# [Task details]
Restate all entries exactly. Skip the images.

# [Data excerpts]
---+---

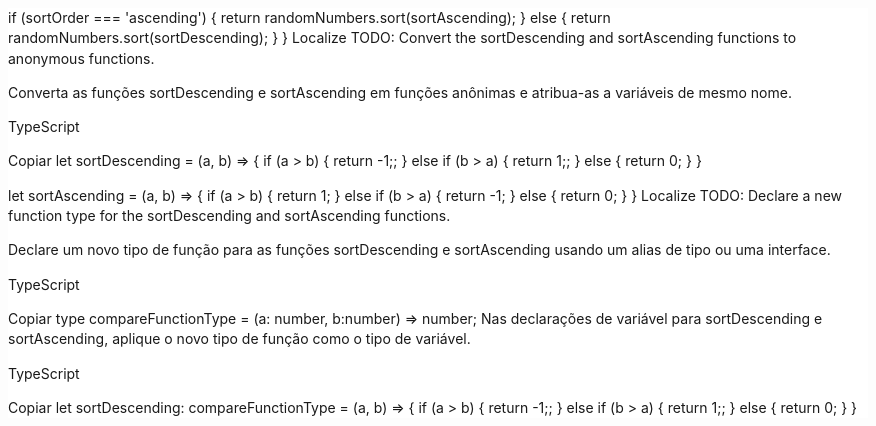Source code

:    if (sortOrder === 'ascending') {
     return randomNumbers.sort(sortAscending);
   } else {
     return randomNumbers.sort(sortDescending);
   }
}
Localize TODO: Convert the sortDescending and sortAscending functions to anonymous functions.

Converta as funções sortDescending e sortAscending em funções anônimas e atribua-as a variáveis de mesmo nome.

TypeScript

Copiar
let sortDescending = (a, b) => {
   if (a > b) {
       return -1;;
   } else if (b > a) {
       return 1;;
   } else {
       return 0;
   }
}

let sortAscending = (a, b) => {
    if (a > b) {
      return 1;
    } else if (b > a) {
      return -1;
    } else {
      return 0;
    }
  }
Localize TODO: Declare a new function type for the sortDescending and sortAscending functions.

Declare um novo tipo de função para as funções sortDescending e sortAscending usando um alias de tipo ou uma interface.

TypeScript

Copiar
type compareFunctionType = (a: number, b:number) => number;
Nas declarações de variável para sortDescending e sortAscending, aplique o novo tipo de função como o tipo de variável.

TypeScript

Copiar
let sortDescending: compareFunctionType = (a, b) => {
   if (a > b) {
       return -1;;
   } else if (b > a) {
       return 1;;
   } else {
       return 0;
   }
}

---+---

# [Response area]
Source code

:    if (sortOrder === 'ascending') {
     return randomNumbers.sort(sortAscending);
   } else {
     return randomNumbers.sort(sortDescending);
   }
}
Localize TODO: Convert the sortDescending and sortAscending functions to anonymous functions.

Converta as funções sortDescending e sortAscending em funções anônimas e atribua-as a variáveis de mesmo nome.

TypeScript

Copiar
let sortDescending = (a, b) => {
   if (a > b) {
       return -1;;
   } else if (b > a) {
       return 1;;
   } else {
       return 0;
   }
}

let sortAscending = (a, b) => {
    if (a > b) {
      return 1;
    } else if (b > a) {
      return -1;
    } else {
      return 0;
    }
  }
Localize TODO: Declare a new function type for the sortDescending and sortAscending functions.

Declare um novo tipo de função para as funções sortDescending e sortAscending usando um alias de tipo ou uma interface.

TypeScript

Copiar
type compareFunctionType = (a: number, b:number) => number;
Nas declarações de variável para sortDescending e sortAscending, aplique o novo tipo de função como o tipo de variável.

TypeScript

Copiar
let sortDescending: compareFunctionType = (a, b) => {
   if (a > b) {
       return -1;;
   } else if (b > a) {
       return 1;;
   } else {
       return 0;
   }
}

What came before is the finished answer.